What is required:
After locating the line that contains "focal_35mm: 33", restate it and each later line word for word through the end of the records.
○ ○ ○ ○
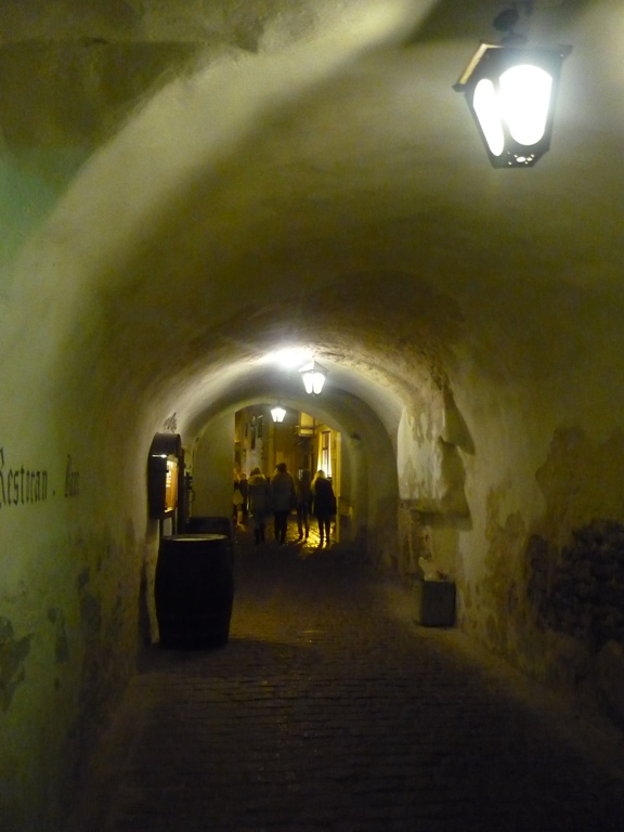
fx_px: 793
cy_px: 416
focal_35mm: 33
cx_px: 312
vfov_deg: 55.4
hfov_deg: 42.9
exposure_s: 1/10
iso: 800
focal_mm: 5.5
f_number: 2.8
○ ○ ○ ○
Response to the task:
focal_35mm: 33
cx_px: 312
vfov_deg: 55.4
hfov_deg: 42.9
exposure_s: 1/10
iso: 800
focal_mm: 5.5
f_number: 2.8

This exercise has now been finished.